Kashmir’s lone communist bastion faces an onslaught from Islamists in a battle billed as one between “the real red and the real green”.
And nowhere is this battle more pronounced than in this sprawling village of Tarigam, 7km north of the Kulgam district headquarters in south Kashmir.
In the fray are CPM veteran Mohammad Yousuf Tarigami and the Jamaat-e-Islami-backed candidate, Sayyar Ahmad Reshi.
The Jamaat, a banned separatist organisation, is informally contesting its first election since the outbreak of militancy in 1989. It has attracted allegations of being a “BJP proxy”, allowed to contest to help queer the pitch for the INDIA bloc of anti-BJP parties.
On Sunday, the Jamaat joined hands with Baramulla MP Sheikh Abdul “Engineer” Rashid’s Awami Ittehad Party, which has been hit by similar allegations. Both outfits deny the accusation.
“The NC’s (National Conference’s) red and the PDP’s green are gone. It’s a direct contest this time between the real red and the real green. It’s going to be a tough fight,” Mohammad Muazzam, a postgraduate student, said at a CPM rally.
The National Conference, whose election symbol of a lone plough against an all-red background reflects its socialist connections, is supporting the CPM. The People’s Democratic Party has a green flag.
CPI( M) candidate for Kulgam Assembly constituency Muhammad Yousuf Tarigami during his door-to-door election campaign, in Kulgam district of south Kashmir, Monday, Sept. 16, 2024. PTI
Tarigam is home to Tarigami and former Jamaat chief Sheikh Ghulam Hassan, the separatist organisation’s senior-most leader who is now bed-ridden.
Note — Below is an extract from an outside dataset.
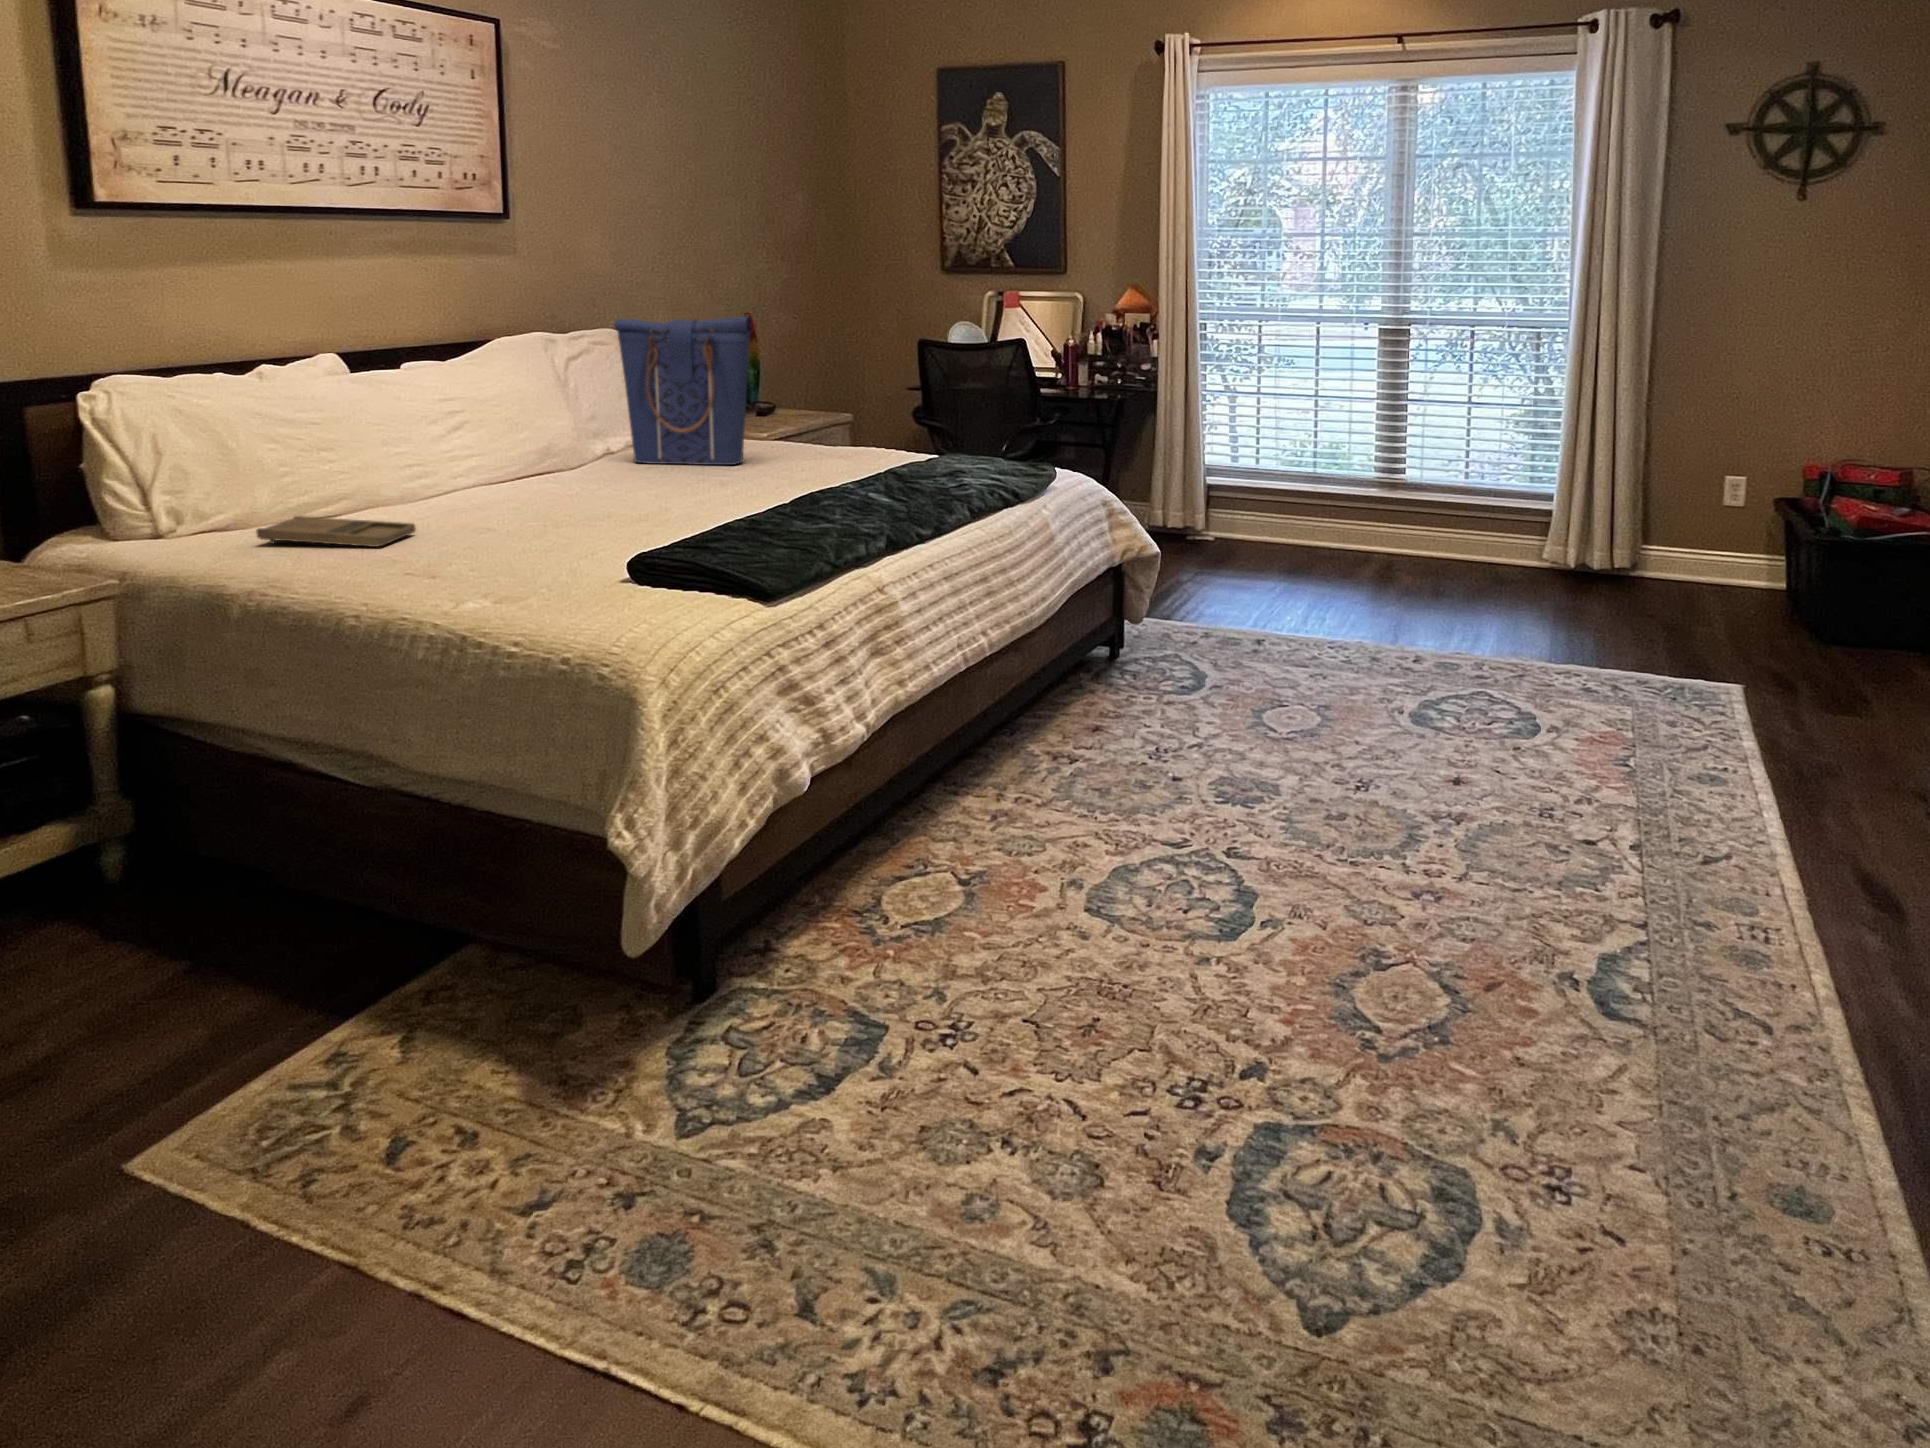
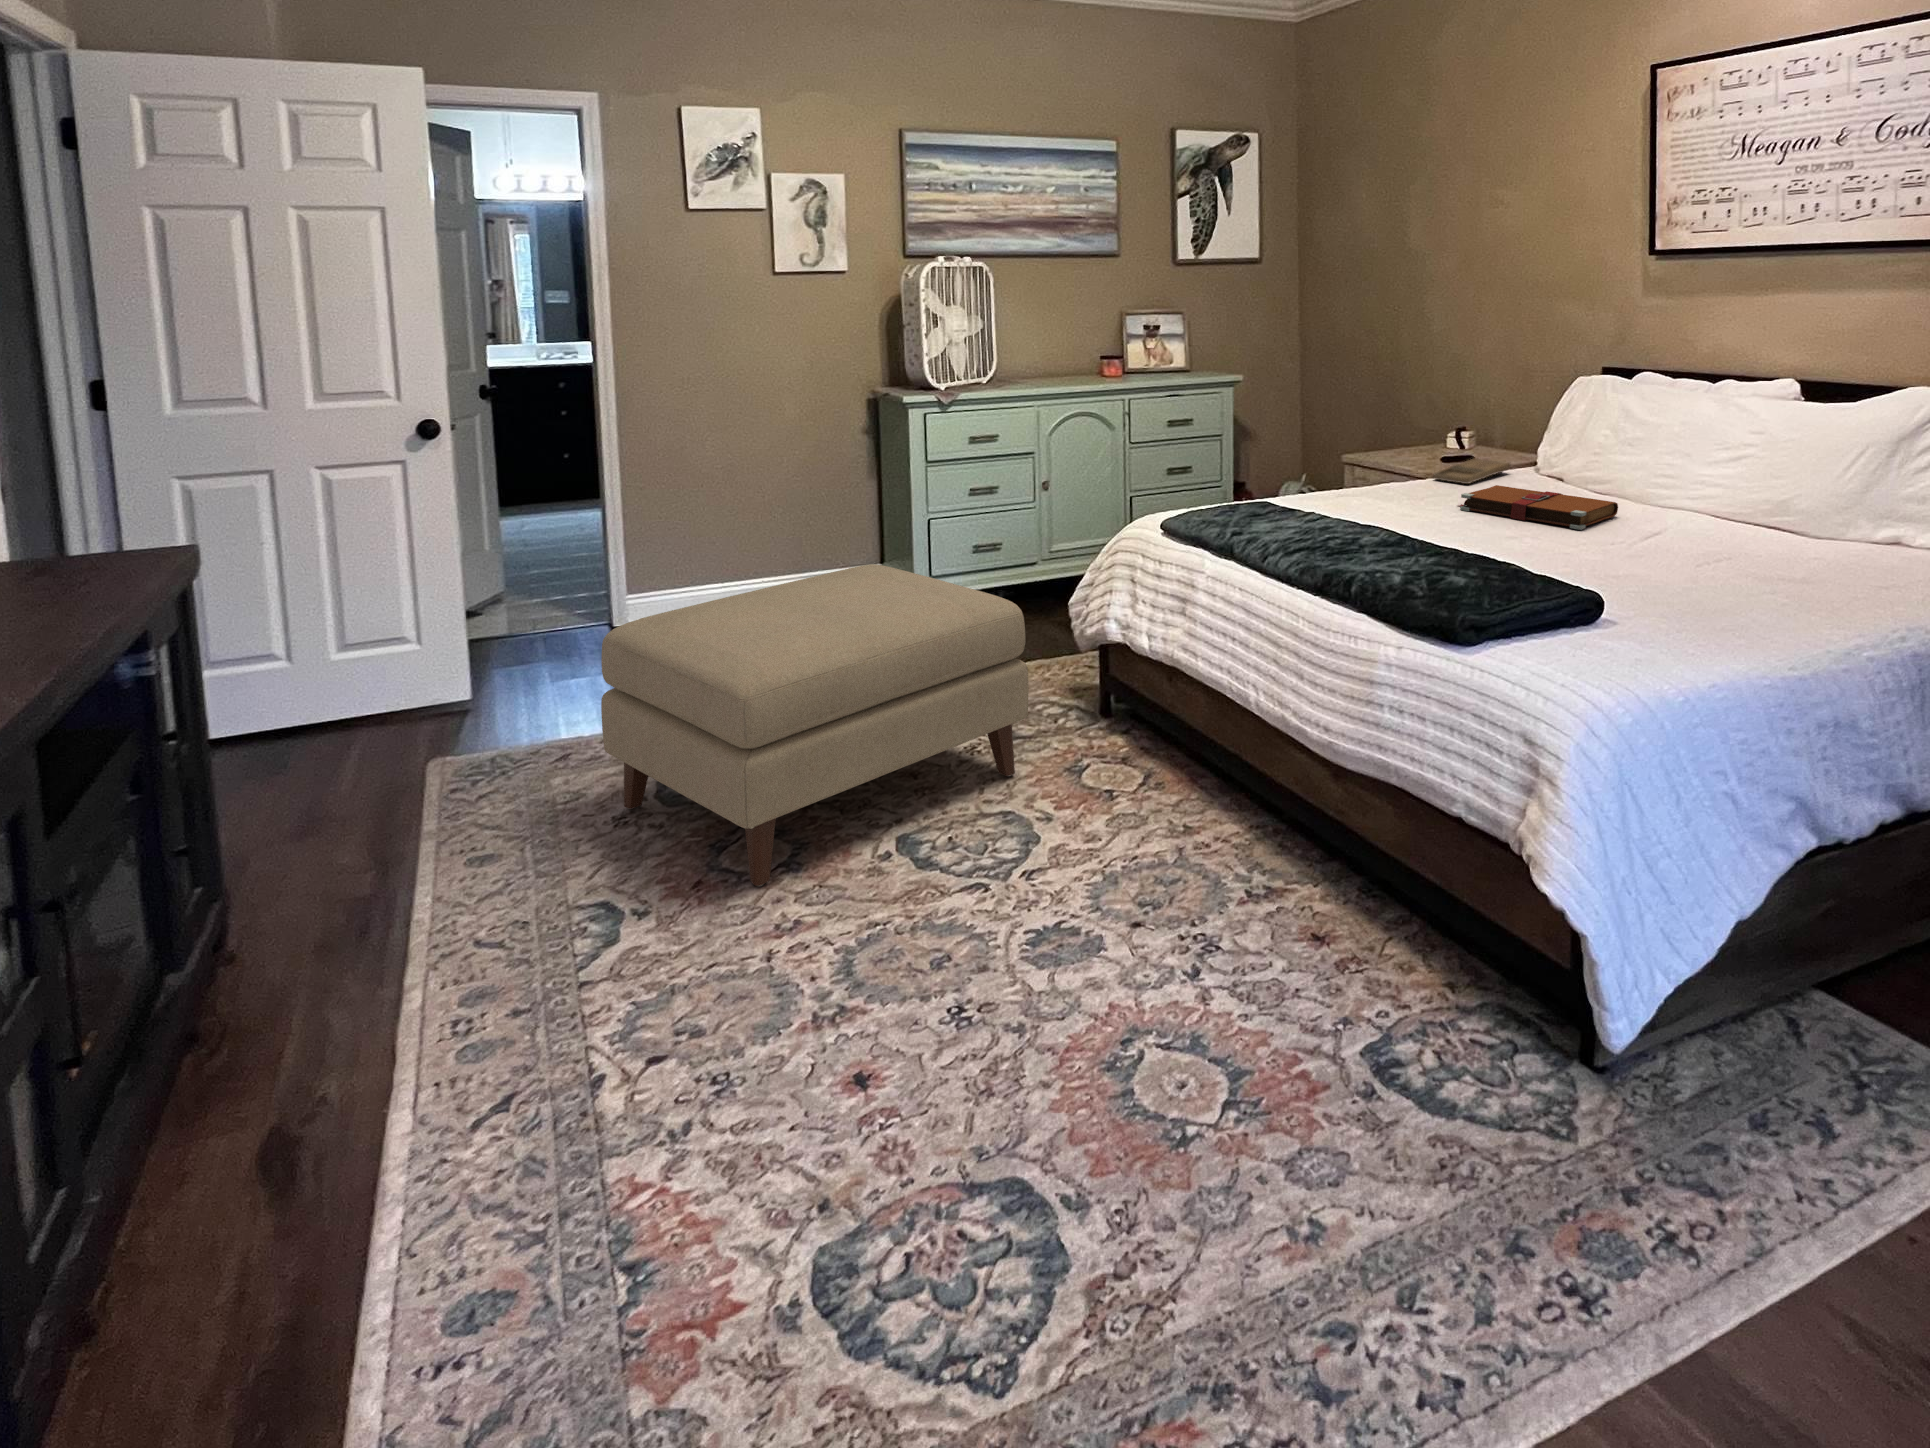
tote bag: present [614,316,751,465] -> none [1724,374,1818,568]
book: none [491,474,651,525] -> present [1459,485,1618,530]
ottoman: none [956,710,1592,1200] -> present [601,564,1028,886]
Jamaat activists here agonise over the way the village, once their purported bastion and home to about 3,000 voters, had turned into a CPM stronghold over the years.
“Before the militancy, they (the CPM) dared not hold a rally here. But today, two-thirds of this village are their supporters. We left the electoral space open for them and they filled the vacuum,” Jamaat activist Abdul Rahman Rather said.
The Jamaat has been fighting for Kashmiris’ right to self-determination, although it contested elections before 1990 when its members were obliged to swear loyalty to the Indian Constitution.
The group is believed to have initially opposed the militancy but later taken a lead role in it by forming the Hizbul Mujahideen, Kashmir’s oldest surviving militant group, in 1990.
The Assembly constituency of Kulgam had shown its NC loyalties in 1977 and 1983 by electing the party’s Ghulam Nabi Dar both times. But the seat became a Jamaat stronghold in 1987 and went to Abdul Razzak Mir aka Bichroo, candidate for the Muslim United Front (MUF), a grouping that had emerged as a major challenge to the NC-Congress alliance.
The MUF won only four seats but, it is believed, the election was rigged by the NC-Congress at several places.
The Jamaat stayed away from direct elections over the next few decades, with the CPM succeeding in making deep inroads into Kulgam.
Tarigami won from Kulgam in all the four elections held so far following the outbreak of militancy — in 1996, 2002, 2008 and 2014 — a rare feat for a Valley politician.
In the Jamaat’s absence, the Mufti Mohammad Sayeed-led PDP appropriated its green flags and pen-and-inkpot election symbol. The Jamaat, it is believed, had a secret understanding with the PDP, with its supporters voting in large numbers for the party.
It helped the PDP in other places but not in Kulgam, partly because sections of the Jamaat supporters are believed to have boycotted the polls there while the CPM received some “support” from the State.
But the main reason was the large support base Tarigami had built thanks to his development-oriented programmes.
Over the decades, militancy-related violence became a bane for Kulgam’s politicians, in particular, and countless other people.
Former Jamaat MLA Bichroo was allegedly killed by pro-government militants in 1996. Ten years later, Dar, the two-time former National Conference MLA, was killed after militants allegedly lobbed a grenade on a party procession. Four other people too died.
Militants also killed Tarigami’s father-in-law Mohammad Akbar Bhat and nephew Gulzar Ahmad in two separate attacks.
Tarigami on Monday addressed an election rally in slain Jamaat leader Bichroo’s village where he told people not to vote on the basis of faith and not to spoil relations with each other.
“It’s not a question of whether we took bullets from this side or that side. The fact is that all the chests belonged to Kashmiris. You should elect a person who will tell the BJP government to its face what it has done to Kashmiris,” he said.
The CPM veteran, however, told this newspaper that it was a travesty that the Jamaat was contesting polls without apologising for its crimes.
“They are the same people who were boycotting elections, even killing those who participated,” he said.
Jamaat leaders too have addressed big rallies, asking people not to waste their vote but cast it for development and change. Jamaat leaders want the government to lift the ban on the outfit.